In T 1194/97 (OJ 2000, 525) the patent application concerned a two‑part picture retrieval system comprising a record carrier and a read device, i.e. two separate but cooperative articles which could be sold separately, but each of which was specially adapted to implement complementary aspects of the same inventive idea. Claim 1 was directed to the system while claim 4 sought to protect the record carrier per se. In accordance with a standard claiming practice with inventions of this kind ‑ colloquially referred to as "bow and arrow" or "plug and socket" inventions ‑ the record carrier of claim 4 was specified as being "for use in the system as claimed in claim 1". The examining division had interpreted claim 4 as specifying a known record carrier having data stored thereon, said data having no unambiguous technical function, and had concluded, with reference to Art. 52(2)(d) EPC 1973, that "for the purposes of assessing the technical merits of the record carrier, what is stored on the record carrier is effectively a mere presentation of information". The board regarded the examining division's interpretation of claim 4 as a misconstruction of the effect of the "for use" phrase. It pointed out that, on a proper construction of this phrase the record carrier of claim 4 had technical functional features ‑ line numbers, coded picture lines and addresses and synchronisations ‑ which were adapted to cooperate with corresponding means in the read device to provide a picture retrieval system (see also T 643/00).

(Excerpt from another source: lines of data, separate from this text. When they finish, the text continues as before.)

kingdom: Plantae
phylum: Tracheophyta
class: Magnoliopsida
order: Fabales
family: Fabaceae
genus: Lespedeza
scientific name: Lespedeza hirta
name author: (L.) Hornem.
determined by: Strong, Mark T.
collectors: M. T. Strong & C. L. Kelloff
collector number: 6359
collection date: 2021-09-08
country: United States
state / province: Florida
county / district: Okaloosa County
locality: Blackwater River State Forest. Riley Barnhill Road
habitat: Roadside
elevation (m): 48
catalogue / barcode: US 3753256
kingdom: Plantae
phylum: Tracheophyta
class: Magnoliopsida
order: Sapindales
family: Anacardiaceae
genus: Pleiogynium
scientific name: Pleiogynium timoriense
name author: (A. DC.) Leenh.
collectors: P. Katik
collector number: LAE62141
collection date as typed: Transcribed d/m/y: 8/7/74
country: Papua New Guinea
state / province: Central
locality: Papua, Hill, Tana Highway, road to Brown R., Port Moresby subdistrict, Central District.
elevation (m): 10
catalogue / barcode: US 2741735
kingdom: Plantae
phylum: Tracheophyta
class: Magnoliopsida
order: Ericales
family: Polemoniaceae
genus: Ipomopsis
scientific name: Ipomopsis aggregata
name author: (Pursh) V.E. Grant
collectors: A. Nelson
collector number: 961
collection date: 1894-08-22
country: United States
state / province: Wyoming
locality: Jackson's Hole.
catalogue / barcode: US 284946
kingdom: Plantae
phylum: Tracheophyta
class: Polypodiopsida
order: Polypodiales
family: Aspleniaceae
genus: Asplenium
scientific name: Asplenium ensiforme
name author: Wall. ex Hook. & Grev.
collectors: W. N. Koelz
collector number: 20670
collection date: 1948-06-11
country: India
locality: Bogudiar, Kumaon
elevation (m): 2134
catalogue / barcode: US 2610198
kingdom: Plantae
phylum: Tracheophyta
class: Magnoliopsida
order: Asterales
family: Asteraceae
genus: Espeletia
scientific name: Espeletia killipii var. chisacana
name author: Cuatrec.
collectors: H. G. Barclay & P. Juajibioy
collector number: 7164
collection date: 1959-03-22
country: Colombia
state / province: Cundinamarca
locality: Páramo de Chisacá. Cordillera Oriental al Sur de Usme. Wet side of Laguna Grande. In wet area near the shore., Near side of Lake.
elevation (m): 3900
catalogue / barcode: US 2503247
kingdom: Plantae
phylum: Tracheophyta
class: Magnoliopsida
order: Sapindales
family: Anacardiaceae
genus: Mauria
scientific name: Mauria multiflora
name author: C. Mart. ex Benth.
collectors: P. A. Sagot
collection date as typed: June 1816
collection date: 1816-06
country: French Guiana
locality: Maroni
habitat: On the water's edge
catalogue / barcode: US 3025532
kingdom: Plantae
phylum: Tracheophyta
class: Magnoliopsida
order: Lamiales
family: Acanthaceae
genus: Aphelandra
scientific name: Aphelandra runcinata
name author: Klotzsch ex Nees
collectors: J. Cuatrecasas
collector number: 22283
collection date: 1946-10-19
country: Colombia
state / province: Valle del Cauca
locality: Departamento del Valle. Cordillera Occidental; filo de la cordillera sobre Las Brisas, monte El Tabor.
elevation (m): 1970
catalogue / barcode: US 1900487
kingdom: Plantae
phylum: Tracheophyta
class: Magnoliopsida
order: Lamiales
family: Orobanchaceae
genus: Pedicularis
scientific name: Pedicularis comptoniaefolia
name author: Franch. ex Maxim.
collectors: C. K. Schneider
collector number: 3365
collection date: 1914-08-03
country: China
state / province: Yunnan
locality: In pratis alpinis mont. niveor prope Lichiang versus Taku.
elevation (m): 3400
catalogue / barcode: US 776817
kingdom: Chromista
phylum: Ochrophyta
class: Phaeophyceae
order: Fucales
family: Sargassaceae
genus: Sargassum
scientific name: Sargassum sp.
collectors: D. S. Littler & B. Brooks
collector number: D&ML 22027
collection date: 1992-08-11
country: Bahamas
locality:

Applying and extending the ratio decidendi of T 163/85 by analogy, the board held that the record carrier of claim 4 was not excluded under Art. 52(2)(d) and (3) EPC 1973, since it had functional data recorded thereon, in particular a data structure of picture line synchronisations, line numbers and addresses. In order to lend additional support to its view in relation to a data structure product, the board also referred to decision T 1173/97 (OJ 1999, 609) and, in particular, to the observation made in that decision at point 9.4 of the reasons to the effect that the predetermined potential technical effect of a program recorded on a carrier could endow such a product with technical character sufficient to overcome the exclusions under Art. 52(2) and (3) EPC 1973.